Yes, today they would qualify as racist, but the producers were not trying to spread a racist message by producing these works, and as such I disagree that they cause racial problems. It's idiots interpreting it as racist that cause the problems.
Last edited by Poach; August 07, 2009 at 01:17 PM.
I dont think the svastica is anything racial. Really. Its just the sign of how many people the nazi's kill if i see it. I dont get offended. I think number 1 is a bit confusing there
Tintin in the Congo was drawn back when everyone who had pretensions of being something had colonies, lexicons pretty much defined "plains negroes" and "mountain negroes" as two distinct species (though both cheerful and possessing an ear for music) and the British recruited their Indian soldiers from the "martial races" of the subcontinent.
The comic *is* sort of distasteful, but that's because of its patronising "white man's burden" colonial attitude and message only too typical of its times; IIRC it is very much devoid of any message of racial hate.
So meh.
More or less what everyone has said of the swastika, though I'll give you that particular black-on-white-on-red incarnation *was* the Nazi banner, the poseurs. Neither it nor the emblem of the Totenkopf division do much "inciting of racial hatred" by themselves though - I mean for starters you need to actually know the historical background of both to even understand their significance, and even then they're nothing more than fairly abstract images; by their lonesomes they do exactly nothing.
Inciting racial hatred requires words.
None of the above images are racist in themselves, They can be linked to certain era,s of our cultures and histories.

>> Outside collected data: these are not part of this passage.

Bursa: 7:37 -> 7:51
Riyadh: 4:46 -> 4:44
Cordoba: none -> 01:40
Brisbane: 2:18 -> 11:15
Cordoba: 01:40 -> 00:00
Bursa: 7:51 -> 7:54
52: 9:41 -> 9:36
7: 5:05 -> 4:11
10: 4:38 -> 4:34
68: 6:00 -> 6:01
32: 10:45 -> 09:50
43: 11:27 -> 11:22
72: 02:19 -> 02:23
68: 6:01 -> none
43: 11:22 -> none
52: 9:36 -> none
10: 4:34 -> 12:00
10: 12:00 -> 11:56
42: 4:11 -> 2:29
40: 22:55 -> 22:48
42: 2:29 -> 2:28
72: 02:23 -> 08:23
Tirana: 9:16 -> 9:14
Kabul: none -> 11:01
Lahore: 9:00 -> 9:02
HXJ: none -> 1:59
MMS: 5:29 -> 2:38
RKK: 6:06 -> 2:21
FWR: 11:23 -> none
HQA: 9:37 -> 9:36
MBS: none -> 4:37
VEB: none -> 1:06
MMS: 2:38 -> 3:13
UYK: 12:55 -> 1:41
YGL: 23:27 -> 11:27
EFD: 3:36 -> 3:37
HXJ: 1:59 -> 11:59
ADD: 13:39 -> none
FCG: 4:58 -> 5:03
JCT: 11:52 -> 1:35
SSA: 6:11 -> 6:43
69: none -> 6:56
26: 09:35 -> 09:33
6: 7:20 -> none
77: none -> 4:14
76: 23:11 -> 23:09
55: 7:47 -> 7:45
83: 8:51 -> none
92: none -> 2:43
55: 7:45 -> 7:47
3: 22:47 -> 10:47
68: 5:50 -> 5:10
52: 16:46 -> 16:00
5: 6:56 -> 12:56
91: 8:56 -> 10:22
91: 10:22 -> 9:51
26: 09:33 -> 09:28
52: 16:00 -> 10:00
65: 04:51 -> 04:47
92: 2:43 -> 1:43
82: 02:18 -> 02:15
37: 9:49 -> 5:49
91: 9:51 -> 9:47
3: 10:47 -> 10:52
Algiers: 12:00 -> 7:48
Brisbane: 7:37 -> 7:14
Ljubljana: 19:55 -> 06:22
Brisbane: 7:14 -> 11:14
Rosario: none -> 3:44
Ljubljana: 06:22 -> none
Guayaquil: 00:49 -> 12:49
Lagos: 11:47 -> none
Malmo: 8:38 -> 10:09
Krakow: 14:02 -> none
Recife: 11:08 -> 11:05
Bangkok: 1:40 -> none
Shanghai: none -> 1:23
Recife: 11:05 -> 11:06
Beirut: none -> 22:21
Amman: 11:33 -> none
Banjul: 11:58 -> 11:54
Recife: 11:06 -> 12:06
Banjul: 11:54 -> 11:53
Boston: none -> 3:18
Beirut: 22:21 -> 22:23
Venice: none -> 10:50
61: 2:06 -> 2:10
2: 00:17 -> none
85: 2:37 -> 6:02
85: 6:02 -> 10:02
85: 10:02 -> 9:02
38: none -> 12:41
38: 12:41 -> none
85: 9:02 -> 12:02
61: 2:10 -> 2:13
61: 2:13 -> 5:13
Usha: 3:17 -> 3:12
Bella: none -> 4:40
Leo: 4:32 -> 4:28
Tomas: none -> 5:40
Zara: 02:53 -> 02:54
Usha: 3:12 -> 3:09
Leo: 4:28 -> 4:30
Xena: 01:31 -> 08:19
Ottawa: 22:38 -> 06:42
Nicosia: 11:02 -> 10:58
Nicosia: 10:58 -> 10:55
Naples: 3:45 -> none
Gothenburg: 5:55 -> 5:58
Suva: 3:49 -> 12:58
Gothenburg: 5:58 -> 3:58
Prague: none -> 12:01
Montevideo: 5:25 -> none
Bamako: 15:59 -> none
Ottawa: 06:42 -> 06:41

I could probably dig up images used to portray Irish people which were popular with certain leading publications in the early 20th century.
The thing is we are now living in what I would call the victim era, anyone can get on their high horse and shout racist and know they will receive backing for the most flimsy of cases.
sponsered by the noble Prisca
The first one makes me not want to be around black people
for-profit death machine.
None.
It's all about context.
Under the Patronage of Maximinus Thrax
My disposition is not nearly weak enough to be affected in any way by images, sorry...
the problem is most flamers fail to see any context, though it is the only thing that matters
is this a serious thread or is everyone just joking and me not seeing it? :S
You have a certain mentality, a "you vs them" and i know it is hard to see, but it is only your imagination which makes up enemies everywhere. I haven't professed anything but being neutral so why Do you feel the need to defend yourself from me?. Truly What are you defending? when there is nobody attacking?